Vida y poesía

José Antonio Ponte Far VIÉNDOLAS PASAR

FERROL

26 feb 2017 . Actualizado a las 05:00 h.

El pasado día 22 se cumplieron 78 años de la muerte de Antonio Machado. Fue en Colliure, un pequeño pueblo del sur de Francia, adonde había llegado hacía escasamente un mes, ya mortalmente enfermo, acompañado por su madre anciana y su hermano menor, José: una patética comitiva familiar en medio de la gran marea de fugitivos españoles que cruzaron la frontera francesa huyendo del ejército de Franco, sufriendo las penalidades del rigor del invierno y las vejaciones de los gendarmes franceses. Como lector, me acuerdo muchas veces en mi vida diaria de Antonio Machado y de su profunda poesía, así como de su personal testimonio de ética ciudadana. Pero este año viví su aniversario con más proximidad porque ese día, casualmente, me encontraba con parte de mi familia en Sevilla, su ciudad de nacimiento. Y nos acercamos hasta el palacio de Las Dueñas, en una de cuyas casas circundantes, nació el poeta un día de julio de 1875. Ahí, como reza la placa que cuelga en el lugar, fue donde «conoció la luz, el huerto claro, la fuente y el limonero». Machado vivió en Sevilla solo los primeros ocho años, quizá los únicos en que fue realmente feliz y alegre, antes de que la rudeza de alguna gente y de la historia de España acabase convirtiéndolo en un hombre viejo y cansado mucho antes de que, por edad, lo fuese. Cuando muere, aún no había cumplido 64 años y sin embargo, el peso de este país por el que tanto se desveló, lo había convertido en un viejo desolado, con el desconcierto instalado en la mirada ya desde muchos años antes.

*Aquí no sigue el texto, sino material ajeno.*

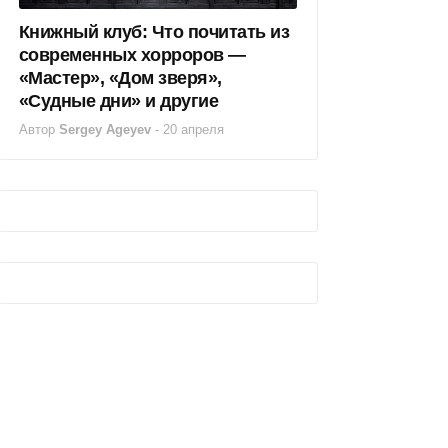
Книжный клуб: Что почитать из
современных хорроров —
«Мастер», «Дом зверя»,
«Судные дни» и другие
Автор
Sergey Ageyev
-
20 апреля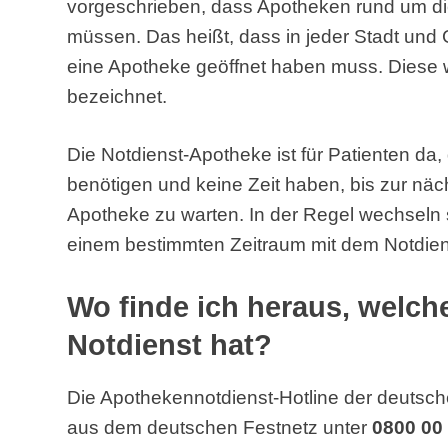
vorgeschrieben, dass Apotheken rund um di
müssen. Das heißt, dass in jeder Stadt und
eine Apotheke geöffnet haben muss. Diese w
bezeichnet.
Die Notdienst-Apotheke ist für Patienten da
benötigen und keine Zeit haben, bis zur näc
Apotheke zu warten. In der Regel wechseln 
einem bestimmten Zeitraum mit dem Notdien
Wo finde ich heraus, welc
Notdienst hat?
Die Apothekennotdienst-Hotline der deutsch
aus dem deutschen Festnetz unter
0800 00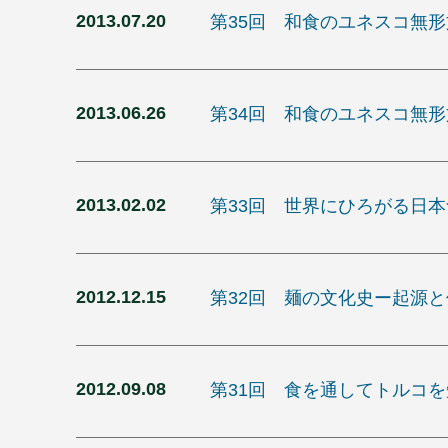
2013.07.20
第35回 和食のユネスコ無
2013.06.26
第34回 和食のユネスコ無
2013.02.02
第33回 世界にひろがる日
2012.12.15
第32回 麺の文化史ー起源
2012.09.08
第31回 食を通してトルコ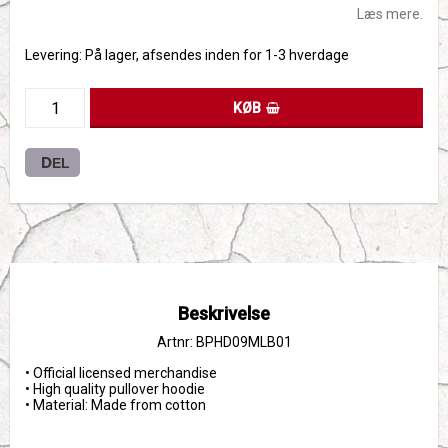
Læs mere.
Levering:
På lager, afsendes inden for 1-3 hverdage
KØB
DEL
Beskrivelse
Artnr: BPHD09MLB01
• Official licensed merchandise
• High quality pullover hoodie
• Material: Made from cotton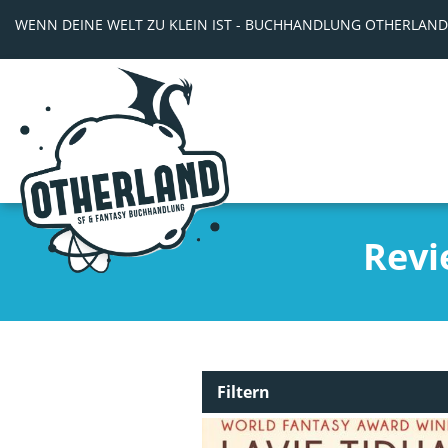
WENN DEINE WELT ZU KLEIN IST - BUCHHANDLUNG OTHERLAND
Revi
Filtern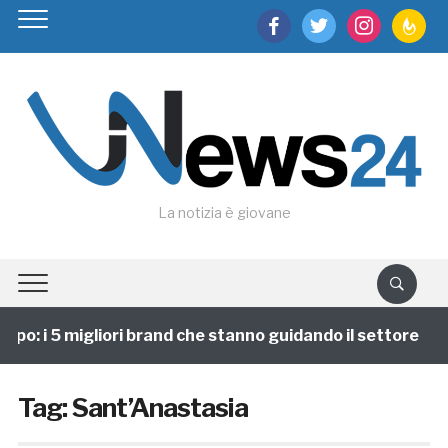
facebook
twitter
instagram
feedburn
La notizia è giovane
ppo: i 5 migliori brand che stanno guidando il settore
Tag:
Sant’Anastasia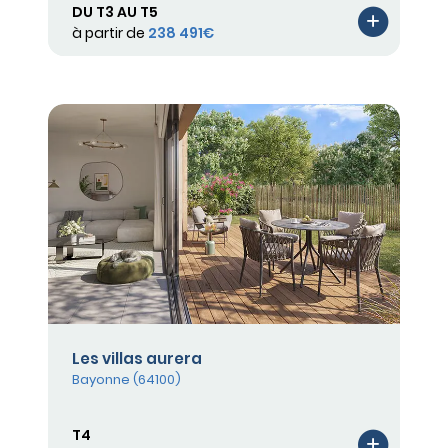
DU T3 AU T5
à partir de
238 491€
Les villas aurera
Bayonne (64100)
T4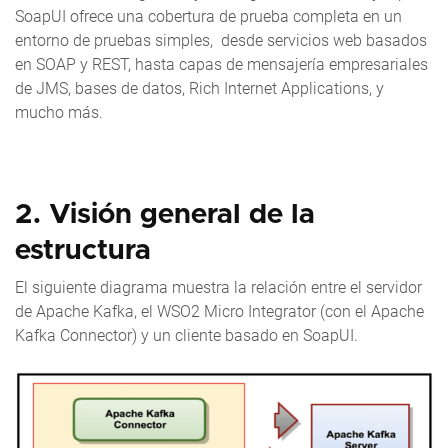
SoapUI ofrece una cobertura de prueba completa en un
entorno de pruebas simples, desde servicios web basados
en SOAP y REST, hasta capas de mensajería empresariales
de JMS, bases de datos, Rich Internet Applications, y
mucho más.
2. Visión general de la
estructura
El siguiente diagrama muestra la relación entre el servidor
de Apache Kafka, el WSO2 Micro Integrator (con el Apache
Kafka Connector) y un cliente basado en SoapUI.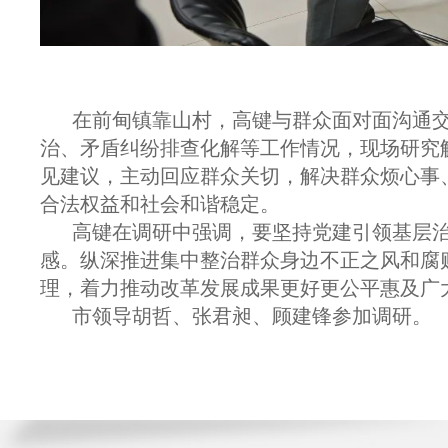
在前甸镇靠山村，高键与群众面对面沟通
治、矛盾纠纷排查化解等工作情况，现场研究
见建议，主动回应群众关切，解决群众烦心事
合法权益和社会和谐稳定。
高键在调研中强调，要坚持党建引领基层
感。纵深推进集中整治群众身边不正之风和腐败
理，着力推动改革发展成果更好更公平惠及广
市领导胡哲、张君昶、顾建锋参加调研。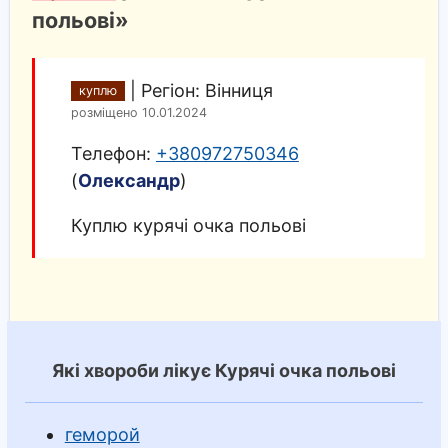
польові»
|
Регіон: Вінниця
куплю
розміщено 10.01.2024
Телефон:
+380972750346
(
Олександр
)
Куплю курячі очка польові
Які хвороби лікує Курячі очка польові
геморой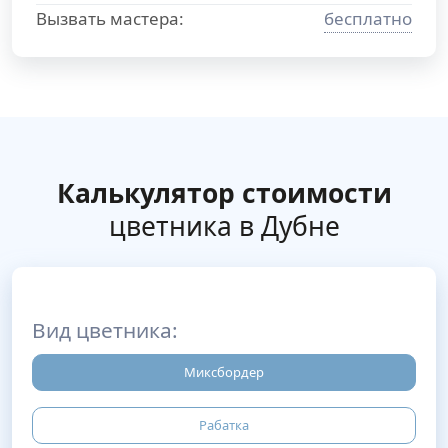
Вызвать мастера:
бесплатно
Калькулятор стоимости
цветника в Дубне
Вид цветника:
Миксбордер
Рабатка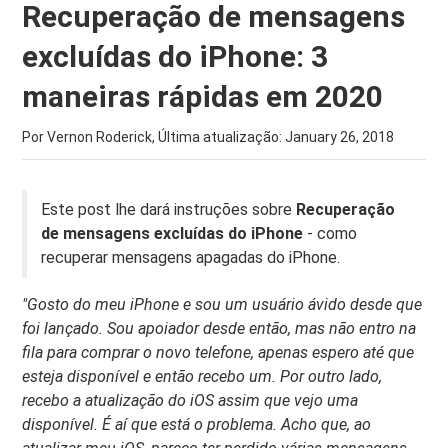
Recuperação de mensagens
excluídas do iPhone: 3
maneiras rápidas em 2020
Por Vernon Roderick, Última atualização:
January 26, 2018
Este post lhe dará instruções sobre
Recuperação
de mensagens excluídas do iPhone
- como
recuperar mensagens apagadas do iPhone.
"Gosto do meu iPhone e sou um usuário ávido desde que
foi lançado. Sou apoiador desde então, mas não entro na
fila para comprar o novo telefone, apenas espero até que
esteja disponível e então recebo um. Por outro lado,
recebo a atualização do iOS assim que vejo uma
disponível. É aí que está o problema. Acho que, ao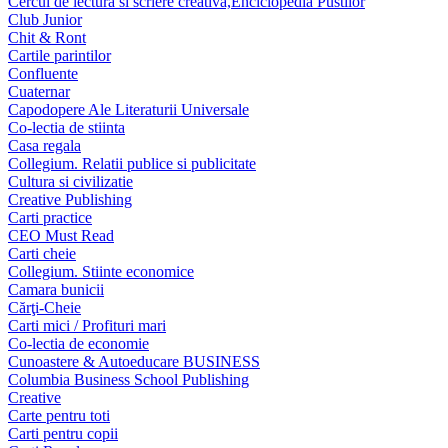
Cercul de lectura si scriere creativa,Enciclopedia Pustilor
Club Junior
Chit & Ront
Cartile parintilor
Confluente
Cuaternar
Capodopere Ale Literaturii Universale
Co-lectia de stiinta
Casa regala
Collegium. Relatii publice si publicitate
Cultura si civilizatie
Creative Publishing
Carti practice
CEO Must Read
Carti cheie
Collegium. Stiinte economice
Camara bunicii
Cărţi-Cheie
Carti mici / Profituri mari
Co-lectia de economie
Cunoastere & Autoeducare BUSINESS
Columbia Business School Publishing
Creative
Carte pentru toti
Carti pentru copii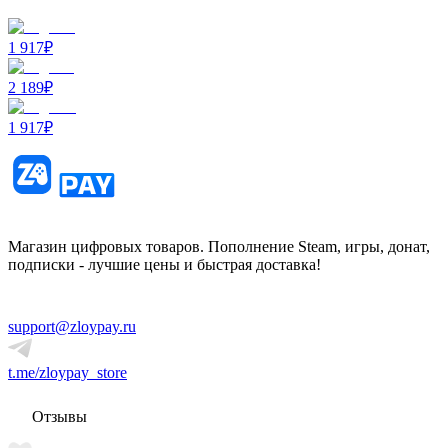
1 917
₽
2 189
₽
1 917
₽
Магазин цифровых товаров. Пополнение Steam, игры, донат,
подписки - лучшие цены и быстрая доставка!
support@zloypay.ru
t.me/zloypay_store
Отзывы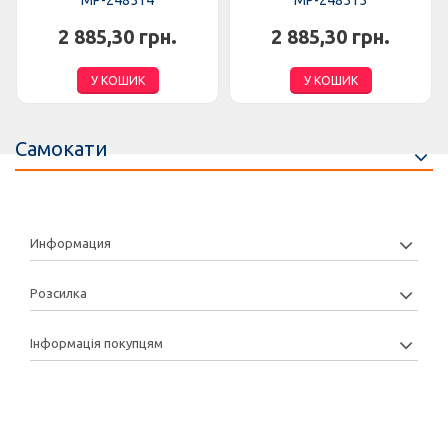
MP-248514
MP-248515
2 885,30 грн.
2 885,30 грн.
У КОШИК
У КОШИК
Самокати
Информация
Розсилка
Інформація покупцям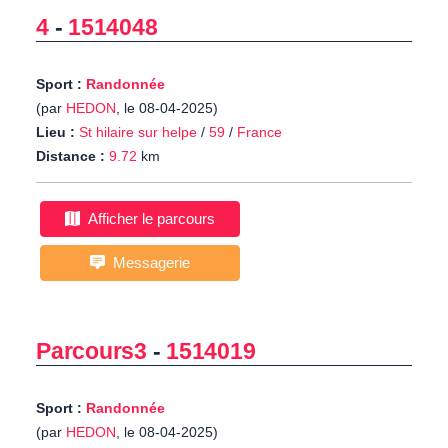
4
-
1514048
Sport :
Randonnée
(par
HEDON
, le 08-04-2025)
Lieu :
St hilaire sur helpe
/
59
/
France
Distance :
9.72
km
Afficher le parcours
Messagerie
Parcours3
-
1514019
Sport :
Randonnée
(par
HEDON
, le 08-04-2025)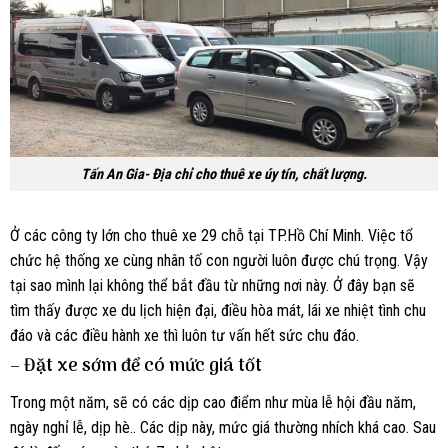
Tấn An Gia- Địa chỉ cho thuê xe úy tín, chất lượng.
Ở các công ty lớn cho thuê xe 29 chỗ tại TP.Hồ Chí Minh. Việc tổ
chức hệ thống xe cùng nhân tố con người luôn được chú trọng. Vậy
tại sao mình lại không thể bắt đầu từ những nơi này. Ở đây bạn sẽ
tìm thấy được xe du lịch hiện đại, điều hòa mát, lái xe nhiệt tình chu
đáo và các điều hành xe thì luôn tư vấn hết sức chu đáo.
– Đặt xe sớm để có mức giá tốt
Trong một năm, sẽ có các dịp cao điểm như mùa lễ hội đầu năm,
ngày nghỉ lễ, dịp hè.. Các dịp này, mức giá thường nhích khá cao. Sau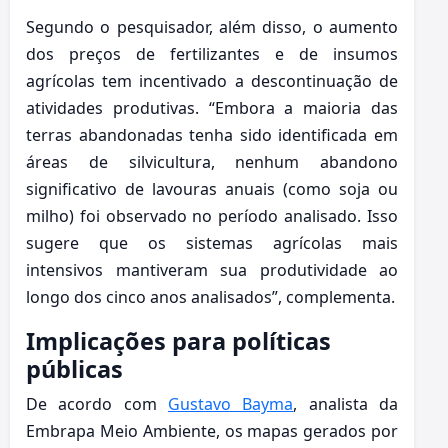
Segundo o pesquisador, além disso, o aumento
dos preços de fertilizantes e de insumos
agrícolas tem incentivado a descontinuação de
atividades produtivas. “Embora a maioria das
terras abandonadas tenha sido identificada em
áreas de silvicultura, nenhum abandono
significativo de lavouras anuais (como soja ou
milho) foi observado no período analisado. Isso
sugere que os sistemas agrícolas mais
intensivos mantiveram sua produtividade ao
longo dos cinco anos analisados”, complementa.
Implicações para políticas
públicas
De acordo com
Gustavo Bayma
, analista da
Embrapa Meio Ambiente, os mapas gerados por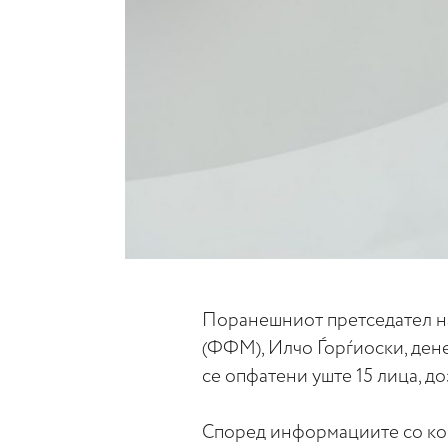
Поранешниот претседател н
(ФФМ), Илчо Ѓорѓиоски, дене
се опфатени уште 15 лица, д
Според информациите со кои 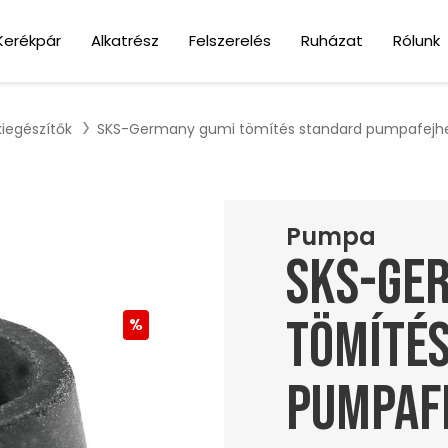
Kerékpár
Alkatrész
Felszerelés
Ruházat
Rólunk
iegészítők
SKS-Germany gumi tömítés standard pumpafejh
Pumpa
SKS-Ge
tömíté
pumpaf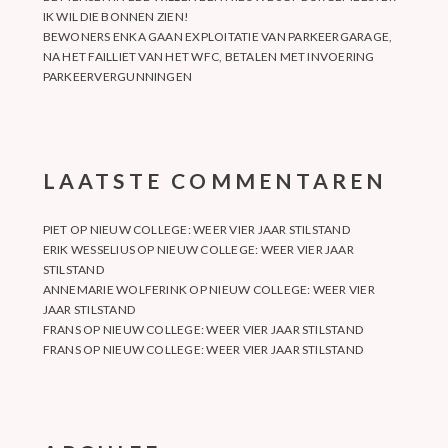
IK WIL DIE BONNEN ZIEN!
BEWONERS ENKA GAAN EXPLOITATIE VAN PARKEERGARAGE,
NA HET FAILLIET VAN HET WFC, BETALEN MET INVOERING
PARKEERVERGUNNINGEN
LAATSTE COMMENTAREN
PIET
OP
NIEUW COLLEGE: WEER VIER JAAR STILSTAND
ERIK WESSELIUS
OP
NIEUW COLLEGE: WEER VIER JAAR
STILSTAND
ANNEMARIE WOLFERINK
OP
NIEUW COLLEGE: WEER VIER
JAAR STILSTAND
FRANS
OP
NIEUW COLLEGE: WEER VIER JAAR STILSTAND
FRANS
OP
NIEUW COLLEGE: WEER VIER JAAR STILSTAND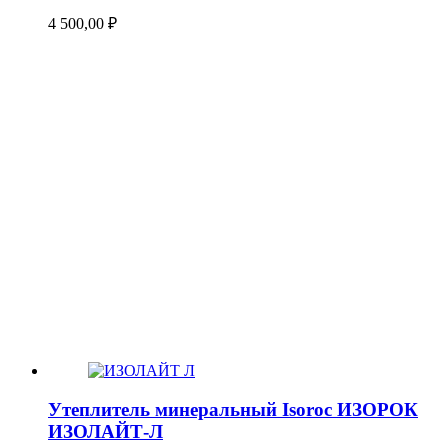
4 500,00
₽
Утеплитель минеральный Isoroc ИЗОРОК
ИЗОЛАЙТ-Л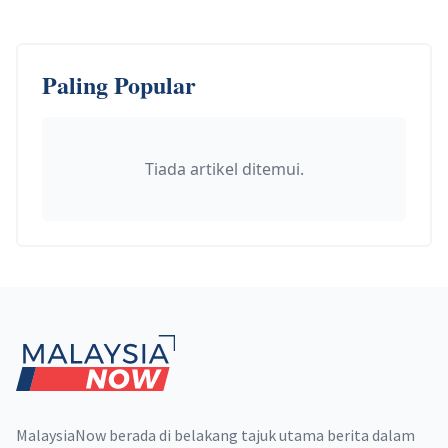
Paling Popular
Tiada artikel ditemui.
Footer
MalaysiaNow berada di belakang tajuk utama berita dalam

 En un libro titulado Últimas soledades del poeta Antonio Machado podemos conocer sus últimos momentos. Fue escrito por su hermano José de una manera sencilla, pues no era escritor, pero desde el cariño que siente por el poeta y con el dolor que le produce verlo en esa situación de desamparo. Un final demasiado injusto para un hombre tan entero y tan noble en su vida personal, y tan enaltecido por su categoría poética. Porque Antonio Machado fue un hombre gris, en su cátedra de institutos provincianos, alejado de toda pompa literaria por voluntad propia, pero de un gran talento poético, sin duda uno de los más grandes de las letras españolas. Esa sencillez y normalidad de ciudadano de a pie, no le impidió comprometerse con la lucha por el progreso, la libertad y los derechos humanos ya desde muy joven, desde sus tiempos de alumno de la Institución Libre de Enseñanza, con profesores como Giner de los Ríos y Joaquín Costa, y compañeros como Julián Besteiro. Hombre austero y reflexivo, antes de morir le hizo a su hermano José, según este cuenta, dos encargos: que cuidase de la madre de ambos, también enferma (murió tres días después del poeta) y que evitase cualquier tipo de solemnidad en su entierro. Y así fue: José se opuso a que Antonio fuese enterrado solemnemente en París, como pedían algunos hispanistas que conocían su enorme obra poética y ensayística. Lo enterraron los suyos, en una ceremonia acorde con su talante: el féretro, a hombros de cuatro milicianos mal uniformados, y cubierto por una bandera tricolor, que dos meses más tarde ya dejaría de ser la de su país. La cultura liberal española enterró ese día en tierras francesas a uno de sus grandes representantes.

Y yo, ante su placa sevillana, le agradecí en silencio que me haya ayudado a entender muy pronto lo que es la buena y verdadera poesía.